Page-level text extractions
:::::

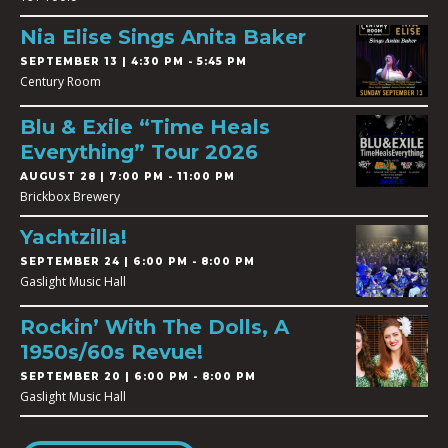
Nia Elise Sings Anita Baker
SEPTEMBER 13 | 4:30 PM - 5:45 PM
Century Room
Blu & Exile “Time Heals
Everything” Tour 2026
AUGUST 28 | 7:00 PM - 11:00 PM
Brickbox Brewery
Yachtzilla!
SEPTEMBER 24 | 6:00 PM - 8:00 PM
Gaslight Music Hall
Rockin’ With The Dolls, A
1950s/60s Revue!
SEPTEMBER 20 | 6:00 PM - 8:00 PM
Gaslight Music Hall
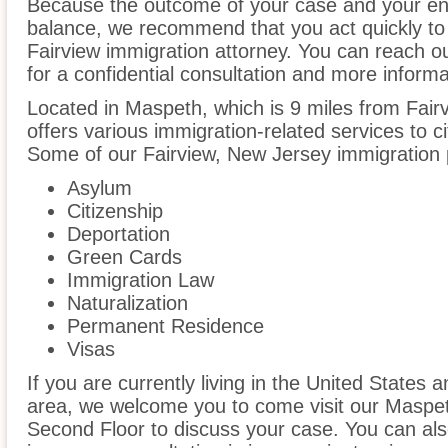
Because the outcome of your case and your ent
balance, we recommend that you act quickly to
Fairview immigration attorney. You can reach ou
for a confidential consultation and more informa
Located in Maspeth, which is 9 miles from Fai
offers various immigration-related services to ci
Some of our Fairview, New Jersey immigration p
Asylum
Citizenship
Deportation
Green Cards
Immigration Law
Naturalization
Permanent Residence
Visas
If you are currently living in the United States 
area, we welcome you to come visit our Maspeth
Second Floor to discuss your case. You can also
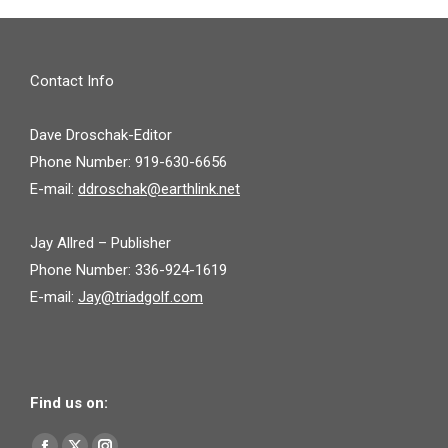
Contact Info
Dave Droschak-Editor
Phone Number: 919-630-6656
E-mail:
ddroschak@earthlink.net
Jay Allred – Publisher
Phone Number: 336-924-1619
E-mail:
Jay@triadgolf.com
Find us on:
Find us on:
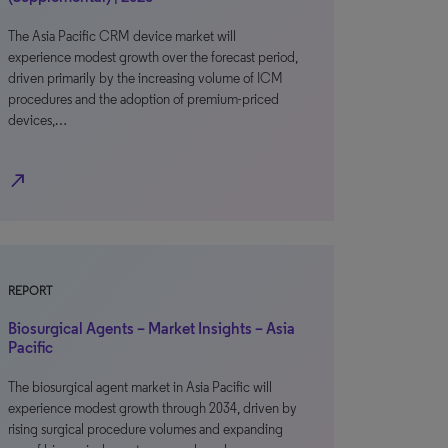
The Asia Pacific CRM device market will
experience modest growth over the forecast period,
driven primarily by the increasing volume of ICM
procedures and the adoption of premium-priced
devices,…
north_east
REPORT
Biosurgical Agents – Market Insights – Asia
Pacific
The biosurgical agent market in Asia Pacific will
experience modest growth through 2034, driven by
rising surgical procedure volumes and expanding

:::::

> Problem to solve
Your answer must be an exact copy of the lines from the line with "Fairview immigration attorney." to the final line of the data, both ends included, and no pictures.

> Written answer
Fairview immigration attorney. You can reach ou
for a confidential consultation and more informa
Located in Maspeth, which is 9 miles from Fai
offers various immigration-related services to ci
Some of our Fairview, New Jersey immigration p
Asylum
Citizenship
Deportation
Green Cards
Immigration Law
Naturalization
Permanent Residence
Visas
If you are currently living in the United States 
area, we welcome you to come visit our Maspeth
Second Floor to discuss your case. You can also
Contact Info
Dave Droschak-Editor
Phone Number: 919-630-6656
E-mail:
ddroschak@earthlink.net
Jay Allred – Publisher
Phone Number: 336-924-1619
E-mail:
Jay@triadgolf.com
Find us on:
Find us on:
The Asia Pacific CRM device market will
experience modest growth over the forecast period,
driven primarily by the increasing volume of ICM
procedures and the adoption of premium-priced
devices,…
north_east
REPORT
Biosurgical Agents – Market Insights – Asia
Pacific
The biosurgical agent market in Asia Pacific will
experience modest growth through 2034, driven by
rising surgical procedure volumes and expanding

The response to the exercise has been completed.